The plaintiffs are charging the school district with violating their rights to special services, such as the mental health support Kimberly clearly needs, under the Americans with Disabilities Act. The suit brings in research several decades old to support its claim that witnessing murder and other violence as a teen or preteen, as many children in Compton have, creates a disability under the ADA, because it makes kids feel (temporarily) hopeless.
Childhood trauma, plaintiffs contend, is any external force, including one in a community, that renders the young person “temporarily helpless and [breaks] past ordinary coping and defensive operation … [including] not only those conditions marked by intense surprise but also those marked by prolonged and sickening anticipation.” This definition came from Lenore Terr’s article “Childhood Traumas: An Outline and Overview” in a 1991 edition of the American Journal of Psychiatry.
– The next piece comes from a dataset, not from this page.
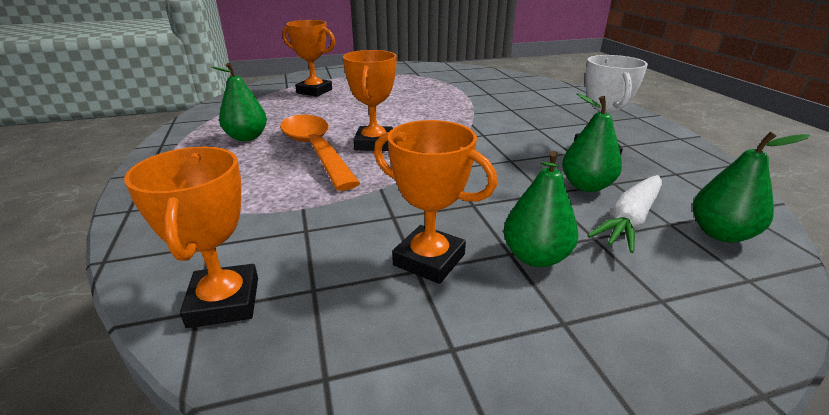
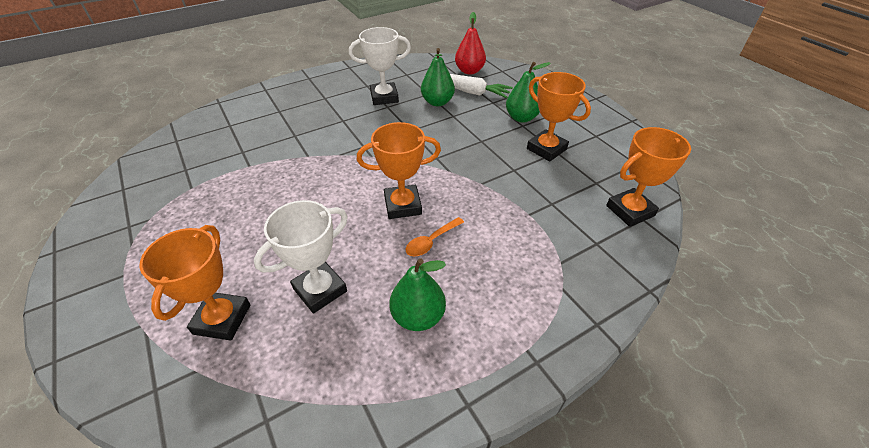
camera: 105 degrees left, 15 degrees up
(308, 112) = (320, 290): none -> white trophy
(315, 150) = (431, 241): orange spoon -> orange spoon, size x0.44
(429, 260) = (546, 149): orange trophy -> orange trophy turned 60 degrees counterclockwise
(720, 234) = (469, 71): green pear -> red pear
Although we certainly believe violence can have a strongly negative impact on a child’s cognitive development, as NPR quotes Susan Ko of the National Center for Child Traumatic Stress as saying, we can’t be sure classifying students who have witnessed this violence as victims of a disability is the right approach either.
Expelling them from the public school system isn’t a solution, and the prevalence of expulsions among this population is the condition that prompted the lawsuit in the first place. But forcing schools to treat these students as disabled will cost some money, which the lawsuit will not provide. That would make any requirement from this lawsuit that the district provide special services or accommodations for students an “unfunded mandate.” When schools are forced to divert funds away from other educational services to accommodate students with the trauma disability, they stop teaching and start babysitting or, worse, practicing medicine.
Students in Kimberly’s class need professional medical help, not a special ed teacher who can modify lesson plans so she can learn how to divide polynomials or study the duties of the US president. This lawsuit will, in effect, tell all these students they’re disabled. It won’t help them and will only divert money away from more pressing and effective uses.